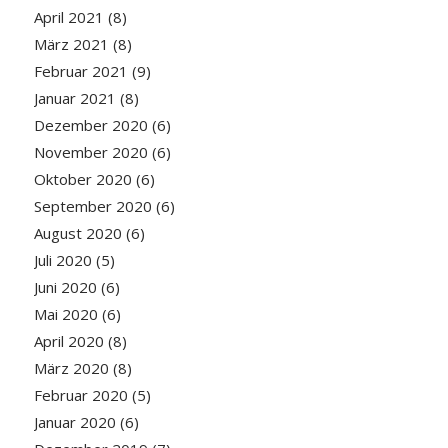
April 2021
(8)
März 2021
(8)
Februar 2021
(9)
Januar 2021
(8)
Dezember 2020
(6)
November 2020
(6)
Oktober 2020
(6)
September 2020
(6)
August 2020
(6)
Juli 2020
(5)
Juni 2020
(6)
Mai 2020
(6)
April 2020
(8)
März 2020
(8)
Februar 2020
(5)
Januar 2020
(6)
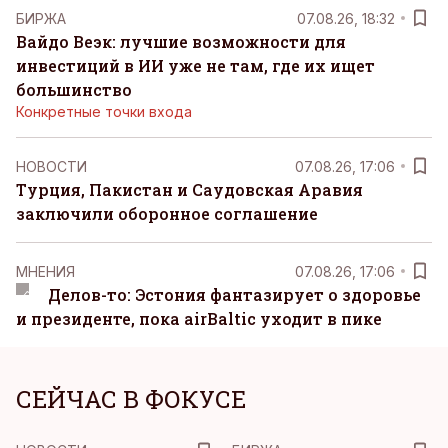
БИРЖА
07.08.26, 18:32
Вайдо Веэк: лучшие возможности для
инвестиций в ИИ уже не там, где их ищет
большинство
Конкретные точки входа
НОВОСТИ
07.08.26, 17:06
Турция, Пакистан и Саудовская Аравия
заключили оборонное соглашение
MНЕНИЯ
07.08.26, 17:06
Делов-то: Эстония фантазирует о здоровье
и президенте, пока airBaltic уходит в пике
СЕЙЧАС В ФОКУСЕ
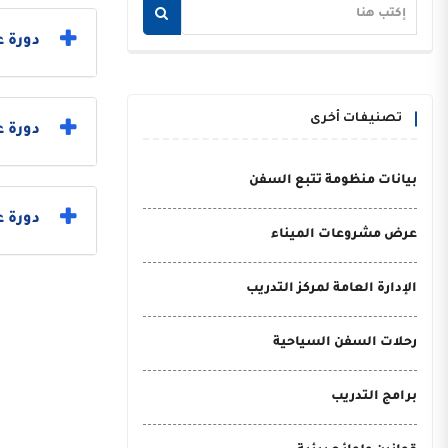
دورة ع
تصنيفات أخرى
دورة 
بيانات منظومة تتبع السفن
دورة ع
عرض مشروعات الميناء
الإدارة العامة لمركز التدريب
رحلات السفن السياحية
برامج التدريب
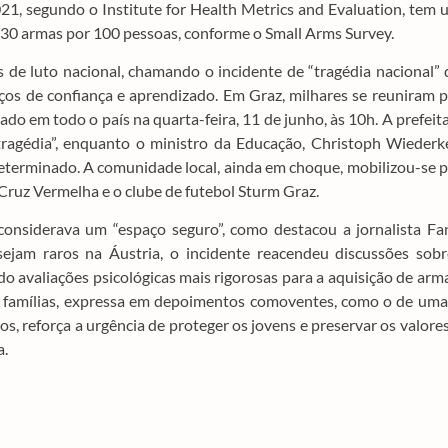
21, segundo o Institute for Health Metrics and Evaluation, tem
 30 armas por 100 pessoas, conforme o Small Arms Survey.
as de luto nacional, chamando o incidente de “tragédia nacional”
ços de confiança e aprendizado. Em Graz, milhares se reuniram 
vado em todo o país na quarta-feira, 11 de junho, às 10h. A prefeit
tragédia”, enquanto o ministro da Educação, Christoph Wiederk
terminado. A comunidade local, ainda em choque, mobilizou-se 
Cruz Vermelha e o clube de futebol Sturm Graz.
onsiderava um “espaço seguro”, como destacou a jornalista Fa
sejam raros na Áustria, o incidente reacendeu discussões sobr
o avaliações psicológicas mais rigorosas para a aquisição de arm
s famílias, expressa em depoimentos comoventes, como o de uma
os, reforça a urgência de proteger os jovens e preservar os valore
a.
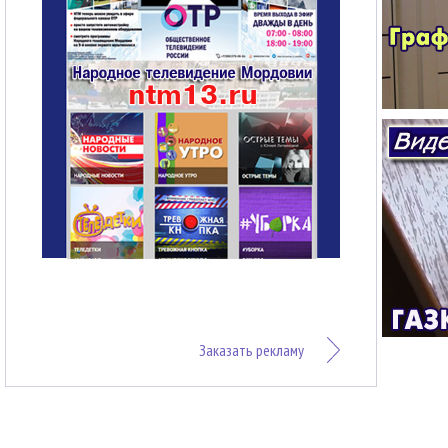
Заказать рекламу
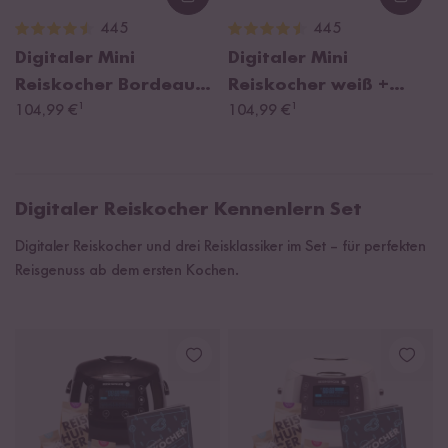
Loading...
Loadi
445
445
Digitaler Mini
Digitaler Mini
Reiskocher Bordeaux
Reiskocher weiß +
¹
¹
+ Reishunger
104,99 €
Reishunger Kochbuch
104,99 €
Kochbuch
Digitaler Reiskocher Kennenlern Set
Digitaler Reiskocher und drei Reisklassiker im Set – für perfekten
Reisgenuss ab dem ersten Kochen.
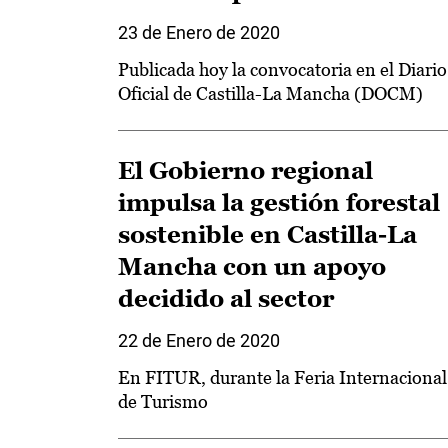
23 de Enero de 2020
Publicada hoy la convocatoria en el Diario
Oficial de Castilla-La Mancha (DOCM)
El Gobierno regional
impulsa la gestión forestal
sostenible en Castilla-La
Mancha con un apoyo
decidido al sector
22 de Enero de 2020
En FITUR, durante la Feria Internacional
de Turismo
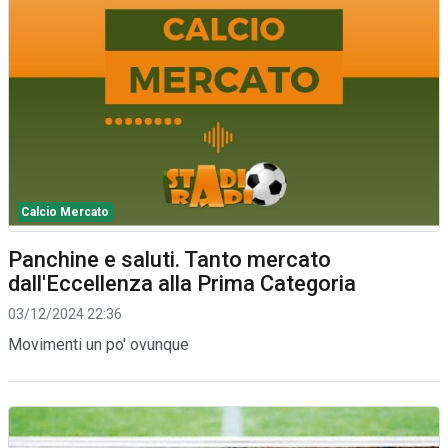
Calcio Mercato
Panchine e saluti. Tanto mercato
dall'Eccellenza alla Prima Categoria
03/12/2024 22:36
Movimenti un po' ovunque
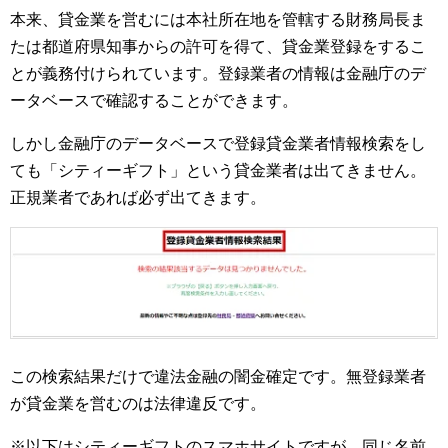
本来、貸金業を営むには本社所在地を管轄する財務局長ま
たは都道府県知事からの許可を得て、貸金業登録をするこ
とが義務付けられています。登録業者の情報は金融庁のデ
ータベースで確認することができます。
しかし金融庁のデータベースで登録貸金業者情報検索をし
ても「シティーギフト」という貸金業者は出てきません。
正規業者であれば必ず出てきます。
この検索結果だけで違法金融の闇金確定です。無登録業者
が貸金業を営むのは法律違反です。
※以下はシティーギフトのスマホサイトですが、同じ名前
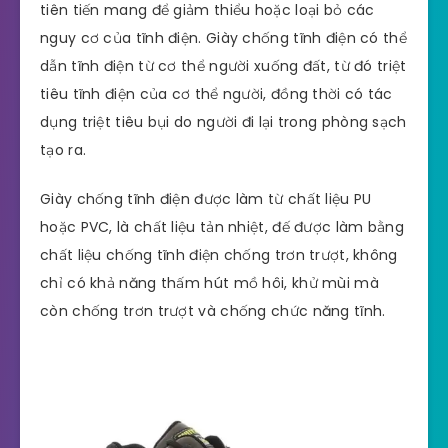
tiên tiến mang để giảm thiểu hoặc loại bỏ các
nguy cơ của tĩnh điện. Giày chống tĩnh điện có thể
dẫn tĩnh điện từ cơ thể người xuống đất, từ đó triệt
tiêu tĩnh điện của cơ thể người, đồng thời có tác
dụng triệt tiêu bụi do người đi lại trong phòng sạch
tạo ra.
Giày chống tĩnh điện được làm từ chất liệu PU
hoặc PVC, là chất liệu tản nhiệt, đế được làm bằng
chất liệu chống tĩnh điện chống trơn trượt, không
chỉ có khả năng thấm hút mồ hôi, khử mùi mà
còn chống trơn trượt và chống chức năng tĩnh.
◆ ◆ ◆ ◆
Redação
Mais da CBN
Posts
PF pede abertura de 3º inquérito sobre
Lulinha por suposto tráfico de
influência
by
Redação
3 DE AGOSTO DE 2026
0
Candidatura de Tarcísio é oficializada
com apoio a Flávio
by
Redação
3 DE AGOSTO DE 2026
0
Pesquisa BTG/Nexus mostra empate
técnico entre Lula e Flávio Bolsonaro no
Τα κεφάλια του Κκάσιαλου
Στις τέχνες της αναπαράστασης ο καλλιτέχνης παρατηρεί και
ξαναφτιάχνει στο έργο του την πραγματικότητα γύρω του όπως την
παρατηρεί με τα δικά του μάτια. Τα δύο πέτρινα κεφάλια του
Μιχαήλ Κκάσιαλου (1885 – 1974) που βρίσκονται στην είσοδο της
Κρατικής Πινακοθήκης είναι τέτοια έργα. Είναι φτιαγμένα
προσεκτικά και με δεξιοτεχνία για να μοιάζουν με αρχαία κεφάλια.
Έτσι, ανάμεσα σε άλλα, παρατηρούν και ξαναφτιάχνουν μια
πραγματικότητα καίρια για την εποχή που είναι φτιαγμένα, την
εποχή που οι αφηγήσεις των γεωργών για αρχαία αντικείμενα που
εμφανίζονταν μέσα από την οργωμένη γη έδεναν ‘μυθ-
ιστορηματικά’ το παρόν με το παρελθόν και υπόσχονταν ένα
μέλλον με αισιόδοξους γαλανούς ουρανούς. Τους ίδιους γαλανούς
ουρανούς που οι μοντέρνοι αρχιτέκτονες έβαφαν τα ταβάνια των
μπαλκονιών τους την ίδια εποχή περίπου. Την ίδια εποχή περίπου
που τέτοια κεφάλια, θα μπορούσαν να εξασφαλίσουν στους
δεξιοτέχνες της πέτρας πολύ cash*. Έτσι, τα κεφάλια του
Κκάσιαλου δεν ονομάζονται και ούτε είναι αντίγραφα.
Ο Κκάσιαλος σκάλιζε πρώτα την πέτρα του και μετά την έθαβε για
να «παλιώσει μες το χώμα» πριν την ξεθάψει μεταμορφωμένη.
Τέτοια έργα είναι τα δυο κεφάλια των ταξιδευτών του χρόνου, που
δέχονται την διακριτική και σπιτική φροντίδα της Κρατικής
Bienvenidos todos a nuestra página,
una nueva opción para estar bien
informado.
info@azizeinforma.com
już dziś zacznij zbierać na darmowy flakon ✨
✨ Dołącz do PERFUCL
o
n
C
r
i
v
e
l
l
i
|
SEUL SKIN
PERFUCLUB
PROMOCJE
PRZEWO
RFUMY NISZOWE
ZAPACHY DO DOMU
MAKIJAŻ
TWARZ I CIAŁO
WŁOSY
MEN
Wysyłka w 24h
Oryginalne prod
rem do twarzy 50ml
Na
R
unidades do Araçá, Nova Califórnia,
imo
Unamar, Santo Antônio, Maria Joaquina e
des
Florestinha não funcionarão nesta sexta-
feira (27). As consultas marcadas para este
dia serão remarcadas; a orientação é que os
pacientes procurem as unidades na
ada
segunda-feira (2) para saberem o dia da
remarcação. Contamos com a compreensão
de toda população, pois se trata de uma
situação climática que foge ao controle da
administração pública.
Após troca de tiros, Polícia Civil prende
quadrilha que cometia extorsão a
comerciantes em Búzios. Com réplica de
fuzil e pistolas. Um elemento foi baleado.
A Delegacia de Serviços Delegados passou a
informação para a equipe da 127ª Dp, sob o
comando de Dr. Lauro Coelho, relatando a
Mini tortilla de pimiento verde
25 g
◆ ◆ ◆ ◆
Task directions |
Repeat the lines in the entries above word for word, starting at the line that contains "tiên tiến mang để giảm thiểu hoặc loại bỏ các" and ending at the line that contains "còn chống trơn trượt và chống chức năng tĩnh.".

Result of the task |
tiên tiến mang để giảm thiểu hoặc loại bỏ các
nguy cơ của tĩnh điện. Giày chống tĩnh điện có thể
dẫn tĩnh điện từ cơ thể người xuống đất, từ đó triệt
tiêu tĩnh điện của cơ thể người, đồng thời có tác
dụng triệt tiêu bụi do người đi lại trong phòng sạch
tạo ra.
Giày chống tĩnh điện được làm từ chất liệu PU
hoặc PVC, là chất liệu tản nhiệt, đế được làm bằng
chất liệu chống tĩnh điện chống trơn trượt, không
chỉ có khả năng thấm hút mồ hôi, khử mùi mà
còn chống trơn trượt và chống chức năng tĩnh.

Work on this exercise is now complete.